“Dolls,—different kinds, paper dolls and some rag dolls,” said Alice, her shabby little shoes sticking out straight ahead from the depths of the chair she had chosen.

“Rag dolls!” Betty tossed her head scornfully.

“Yes,—rag dolls, please,” urged Elsa.

“Some rag dolls, surely,” said Miss Ruth; “one of my dearest dolls was a black Dinah with a red dress and yellow ribbons on her woolly hair,—a homely-dear doll my grandmother made for me.”

“Did your grandmother make dolls for you?” asked Elsa in a low voice.

“Yes—but that was probably because somebody had made dolls for her when she was a little girl,” explained Miss Ruth.

“Dolls, then, it’s going to be,” said Betty. “We will all buy some dolls, and make dresses for them ourselves, at the Club meetings.”

Ruth Warren glanced at the children quickly. Elsa was daintily dressed in a soft, black gown with a fine-embroidered white guimpe; Betty had on a pretty blue-and-green Scotch plaid dress, with a simple muslin guimpe: the Danforths and the Whites were well-to-do people. But what about the Holts?

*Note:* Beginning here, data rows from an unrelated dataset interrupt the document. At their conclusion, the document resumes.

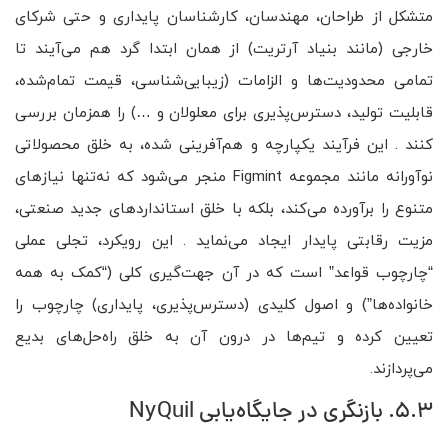
متشکل از طراحان، مهندسان، کارشناسان پایداری و حتی شرکای
خارجی (مانند بنیاد آرتریت) از همان ابتدا گرد هم می‌آیند تا
تمامی محدودیت‌ها و الزامات (زیبایی‌شناسی، قیمت تمام‌شده،
قابلیت تولید، دسترس‌پذیری برای معلولان و …) را همزمان بررسی
کنند . این فرآیند یکپارچه و هم‌آفرینی شده، به خلق محصولاتی
نوآورانه مانند مجموعه Figmint منجر می‌شود که نه‌تنها نیازهای
متنوع را برآورده می‌کند، بلکه با خلق استانداردهای جدید صنعتی،
مزیت رقابتی پایدار ایجاد می‌نماید . این رویکرد، تجلی عملی
“چارچوب قواعد” است که در آن جهت‌گیری کلی (“کمک به همه
خانواده‌ها”) و اصول کلیدی (دسترس‌پذیری، پایداری) چارچوب را
تعیین کرده و تیم‌ها در درون آن به خلق راه‌حل‌های بدیع
می‌پردازند.
5.3. بازنگری در جایگاه‌یابی NyQuil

The hem of Alice’s sailor-suit had been twice let down,—the careful pressing of the creases could not conceal the fact; her stocking-knees were closely darned, her shoes were shabby; and her story of how all the family worked to help earn money was undoubtedly true. If Betty and Elsa bought dolls, Alice might not be able to buy so many as they. So Miss Ruth said at once: “I will provide the dolls, and you may dress them. Each of you bring some pieces of pretty ginghams and wash-goods to me before next Friday, and I will have the dresses cut out and ready for you to begin on when you come to the Club meeting. Do you think you can make dresses for as many as two dozen dolls in all,—twenty-four dolls that will be, and eight apiece for you?”

“O, yes, yes!” came the chorus of answers.

“Then, sometime when the Club is sewing and we are tired of talking, I will tell you a story about a little old lady’s doll,” said Miss Ruth.